* TEXTE FOURNI:
Barnes enchaîne les parutions à un rythme régulier depuis 1997. Si on peut difficilement crier au génie à l’écoute de chacun des albums d’of Montreal, on doit reconnaître qu’on y retrouve presque toujours de bonnes chansons. Le problème est qu’elles se perdent souvent dans une masse de compositions plus ou moins convaincantes. La sortie de chaque nouvel album d’of Montreal reste donc un événement que les admirateurs du groupe attendent et redoutent. On se demande quand Barnes réussira à produire un album aussi cohérent et fort du début à la fin que l’était Hissing Fauna, Are You the Destroyer? (datant tout de même de 2007). Cela dit, son opus précédent paru en 2018, White is Relic/Irrealis Mood, est facilement devenu un des meilleurs albums de la discographie d’of Montreal. UR FUN est-il de la même trempe? Pas tout à fait…

Premier constat : Kevin est particulièrement de bonne humeur ces temps-ci. J’ai toujours aimé son personnage de clown triste qui tente de nous émerveiller avec son maquillage, ses costumes excentriques et ses ballons. Celui-là même qui chante les rapports sociaux tordus, les relations destructrices et les angoisses sociales, celui qui se raconte et se dévoile aux auditeurs comme dans une séance d’autofiction musicale sans fin. Magicien un peu maladroit, il sait créer des chansons ambivalentes, à la fois parées de strass musical et foisonnant de paroles lucides. C’est ce qui m’a toujours séduite dans ses pièces les plus réussies.

Alors, où se trouve le fun ici? Après plusieurs écoutes en divers lieux; le midi, le soir, la nuit; avec et sans écouteurs, mes oreilles – qui ont un préjugé bienveillant à l’endroit de Barnes (j’ai un faible pour les clowns tristes, semble-t-il) – ont été envoûtées par la pièce St. Sebastien. C’est à mon avis la plus réussie de l’album, notamment en raison de sa dégaine un brin dylanesque et du petit ton détaché que Barnes pour répondre à un de ses trolls. Un vrai tube dansant et irrésistible.

* CONTENU DES DONNÉES:

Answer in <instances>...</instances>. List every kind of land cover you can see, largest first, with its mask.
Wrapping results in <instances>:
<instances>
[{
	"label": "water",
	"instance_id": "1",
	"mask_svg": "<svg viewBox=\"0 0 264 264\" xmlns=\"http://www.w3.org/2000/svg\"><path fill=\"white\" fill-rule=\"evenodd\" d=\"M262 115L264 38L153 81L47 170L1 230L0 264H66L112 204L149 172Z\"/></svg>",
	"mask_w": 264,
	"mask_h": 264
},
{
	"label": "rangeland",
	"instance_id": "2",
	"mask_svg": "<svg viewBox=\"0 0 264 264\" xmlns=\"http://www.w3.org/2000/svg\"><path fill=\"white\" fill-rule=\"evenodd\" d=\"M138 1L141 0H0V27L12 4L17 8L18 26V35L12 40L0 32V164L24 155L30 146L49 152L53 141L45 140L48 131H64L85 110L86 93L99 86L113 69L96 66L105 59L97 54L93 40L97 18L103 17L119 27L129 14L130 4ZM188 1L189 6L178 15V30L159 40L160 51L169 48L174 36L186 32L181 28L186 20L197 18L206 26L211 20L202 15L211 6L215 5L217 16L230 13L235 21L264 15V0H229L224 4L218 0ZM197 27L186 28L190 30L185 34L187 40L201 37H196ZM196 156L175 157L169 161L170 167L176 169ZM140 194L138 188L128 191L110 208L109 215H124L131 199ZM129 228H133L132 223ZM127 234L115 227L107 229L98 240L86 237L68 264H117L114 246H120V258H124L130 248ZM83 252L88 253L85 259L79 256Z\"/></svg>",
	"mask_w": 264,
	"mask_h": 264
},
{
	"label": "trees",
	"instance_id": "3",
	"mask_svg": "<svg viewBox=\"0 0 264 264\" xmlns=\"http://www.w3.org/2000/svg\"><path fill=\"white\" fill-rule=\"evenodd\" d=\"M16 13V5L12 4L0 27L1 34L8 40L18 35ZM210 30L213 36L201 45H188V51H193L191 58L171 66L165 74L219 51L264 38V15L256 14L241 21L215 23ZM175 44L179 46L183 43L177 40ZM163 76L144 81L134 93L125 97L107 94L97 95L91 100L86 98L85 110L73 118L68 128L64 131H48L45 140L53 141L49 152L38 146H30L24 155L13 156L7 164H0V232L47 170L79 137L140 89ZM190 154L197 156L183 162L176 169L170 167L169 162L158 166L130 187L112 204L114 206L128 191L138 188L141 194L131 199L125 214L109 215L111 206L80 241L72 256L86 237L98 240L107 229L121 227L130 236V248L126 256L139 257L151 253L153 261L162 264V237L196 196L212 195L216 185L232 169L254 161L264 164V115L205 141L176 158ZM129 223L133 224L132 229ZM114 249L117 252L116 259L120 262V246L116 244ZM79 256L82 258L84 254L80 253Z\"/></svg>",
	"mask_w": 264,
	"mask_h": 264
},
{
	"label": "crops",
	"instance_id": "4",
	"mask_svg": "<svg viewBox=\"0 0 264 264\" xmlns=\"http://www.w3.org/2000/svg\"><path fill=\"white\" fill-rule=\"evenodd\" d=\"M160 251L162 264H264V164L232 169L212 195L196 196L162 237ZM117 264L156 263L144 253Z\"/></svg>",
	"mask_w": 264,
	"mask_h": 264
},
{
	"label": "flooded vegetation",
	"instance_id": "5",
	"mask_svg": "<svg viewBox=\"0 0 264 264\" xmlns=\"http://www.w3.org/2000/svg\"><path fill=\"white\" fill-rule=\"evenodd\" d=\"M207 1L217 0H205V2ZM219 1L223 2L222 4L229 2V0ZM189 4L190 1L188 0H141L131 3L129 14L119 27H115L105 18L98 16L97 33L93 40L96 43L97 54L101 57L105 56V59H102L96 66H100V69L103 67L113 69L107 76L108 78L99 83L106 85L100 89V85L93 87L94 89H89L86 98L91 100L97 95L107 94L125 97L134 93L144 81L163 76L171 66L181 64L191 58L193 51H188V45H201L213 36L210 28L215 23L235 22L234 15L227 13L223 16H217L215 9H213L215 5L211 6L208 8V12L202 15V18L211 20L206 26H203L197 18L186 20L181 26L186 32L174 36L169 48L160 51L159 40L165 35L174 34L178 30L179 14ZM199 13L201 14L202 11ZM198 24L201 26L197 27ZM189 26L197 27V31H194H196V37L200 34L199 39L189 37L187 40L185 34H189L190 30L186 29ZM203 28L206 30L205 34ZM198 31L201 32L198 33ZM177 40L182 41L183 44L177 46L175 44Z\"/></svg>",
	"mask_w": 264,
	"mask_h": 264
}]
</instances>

* TRAVAIL DEMANDÉ:
a) Recopiez le passage de la critique de l'album UR FUN qui va de « Alors, où se » jusqu'à « dansant et irrésistible. » inclus, en changeant « dansant » en « entraînant ».
b) Rédigez la suite de la critique de l'album UR FUN à partir de sa dernière phrase.

* RÉPONSES:
a)
Alors, où se trouve le fun ici? Après plusieurs écoutes en divers lieux; le midi, le soir, la nuit; avec et sans écouteurs, mes oreilles – qui ont un préjugé bienveillant à l’endroit de Barnes (j’ai un faible pour les clowns tristes, semble-t-il) – ont été envoûtées par la pièce St. Sebastien. C’est à mon avis la plus réussie de l’album, notamment en raison de sa dégaine un brin dylanesque et du petit ton détaché que Barnes pour répondre à un de ses trolls. Un vrai tube entraînant et irrésistible.

b)
Que dire du reste? Chose certaine, ce n’est pas ennuyant. Le refrain dans Gypsy That Remains, ritournelle qu’Abba aurait adoré composer, réunit Kevin et sa douce dans une explosion pop aux lignes de clavier vaguement orientales comme on pouvait en entendre dans les tubes des années 1980, car c’est bien dans les sonorités de cette décennie qu’on navigue… entre autres. En multipliant les références à différentes époques et styles, Barnes finit souvent par s’égarer et nous perdre en chemin. Le danger avec la multiplication des clins d’œil c’est que ça peut rapidement se muer en un tic agaçant. Et dans UR FUN, l’impression de surfer d’un pastiche à l’autre n’est jamais bien loin.

Fidèle à son habitude, Barnes continue de nous lancer des paroles-indices permettant de le suivre dans son jeu de piste conçu pour l’auditeur averti, cultivé et amusé, celui qui saura déceler et apprécier ses citations, références et hommages à des œuvres littéraires, cinématographiques et musicales. Barnes ne s’est jamais gêné pour étaler ses coups de cœur et en beurrer épais; il ne voudrait tout de même pas nous laisser sur notre faim. Ici on nous lance une citation de Diamanda Galás, là on évoque le classique italien des années 1970 La Maison aux fenêtres qui rient, plus loin on poke Jodorowsky, à d’autres moments on invoque Saint-Sébastien le martyre en réponse aux haters qui le narguent sur les médias sociaux… Saint-Sébastien qui est aussi au cœur du scénario de La maison aux fenêtres qui rient. Les références se télescopent et s’entre-répondent, et c’est un peu l’impression qu’on a encore une fois avec ce nouvel album d’of Montreal.

Barnes poursuit son exploration sonore, continue de s’amuser, de rendre hommage à ses idoles notamment avec la très bowiesque Don’t Let Me Die in America, et c’est effectivement divertissant. Mais comme l’artiste l’affirme dans cette dernière chanson où il demande « qu’on ne le laisse pas mourir aux États-Unis » et affirme « ni même avoir envie de hanter cet endroit », je n’ai pas non plus l’impression que cet album hantera un coin de mon cerveau bien longtemps. Cela dit, c’est assurément un album très respectable du catalogue très touffu d’of Montreal. Barnes demeure un compositeur inspiré et pertinent dont j’écouterai assurément les prochains albums avec intérêt, car on y trouve presque toujours des pépites.